Klaus Dupont: Lobster, vergoldet mit Lapislazulispitze (€ 2.800)

Wir werden nicht nur zu Zuschauern des Spektakels, sondern die Wortwahl verweist in eine düstere Vergangenheit. Unweigerlich kommt die Frage auf, ob das denn „in Ordnung“ sein kann.

Was sagt die Wissenschaft? Können Hummer fühlen, Schmerz empfinden, haben sie nicht ein dezentrales Nervensystem, das solche Gefühle nicht verarbeitet, demnach tut ihnen doch nichts weg – oder? Ich bin auf Seite 45 angelangt und beinahe physisch leide ich mit, bin unter der Bettdecke selbst zur Betroffenen, zum Hummer, geworden, der in der Tüte vom Supermarkt kommt, in der

… „praktischen Endkundenverpackung… Doch genau in diesem Moment geschieht es, das Grauenhafte. Egal wie benommen der Hummer (sprich ich um 23.18 Uhr) von seiner langen Reise sein mag, beim Kontakt mit dem kochenden Wasser erwacht er jedenfalls – alamierend! – zum Leben. Will man ihn aus der Verpackung direkt in den Topf schütten, kriegt man ihn häufig gar nicht raus, so heftig klammert er sich daran fest. Auch versucht er mitunter, sich am Rand des Topfes aus der Gefahr zu ziehen – wie ein Mensch, der an einer Dachrinne hängt.

> [Aufgabe]:
Schreib den Auszug über Hummer oben vollständig und Wort für Wort ab.

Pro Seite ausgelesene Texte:
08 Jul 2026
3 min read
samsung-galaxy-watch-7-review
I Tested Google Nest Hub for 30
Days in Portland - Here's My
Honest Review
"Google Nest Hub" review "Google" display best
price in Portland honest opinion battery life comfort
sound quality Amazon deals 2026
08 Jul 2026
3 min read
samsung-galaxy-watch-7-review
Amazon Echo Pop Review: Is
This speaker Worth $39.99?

> [Lösung]:
Klaus Dupont: Lobster, vergoldet mit Lapislazulispitze (€ 2.800)

Wir werden nicht nur zu Zuschauern des Spektakels, sondern die Wortwahl verweist in eine düstere Vergangenheit. Unweigerlich kommt die Frage auf, ob das denn „in Ordnung“ sein kann.

Was sagt die Wissenschaft? Können Hummer fühlen, Schmerz empfinden, haben sie nicht ein dezentrales Nervensystem, das solche Gefühle nicht verarbeitet, demnach tut ihnen doch nichts weg – oder? Ich bin auf Seite 45 angelangt und beinahe physisch leide ich mit, bin unter der Bettdecke selbst zur Betroffenen, zum Hummer, geworden, der in der Tüte vom Supermarkt kommt, in der

… „praktischen Endkundenverpackung… Doch genau in diesem Moment geschieht es, das Grauenhafte. Egal wie benommen der Hummer (sprich ich um 23.18 Uhr) von seiner langen Reise sein mag, beim Kontakt mit dem kochenden Wasser erwacht er jedenfalls – alamierend! – zum Leben. Will man ihn aus der Verpackung direkt in den Topf schütten, kriegt man ihn häufig gar nicht raus, so heftig klammert er sich daran fest. Auch versucht er mitunter, sich am Rand des Topfes aus der Gefahr zu ziehen – wie ein Mensch, der an einer Dachrinne hängt.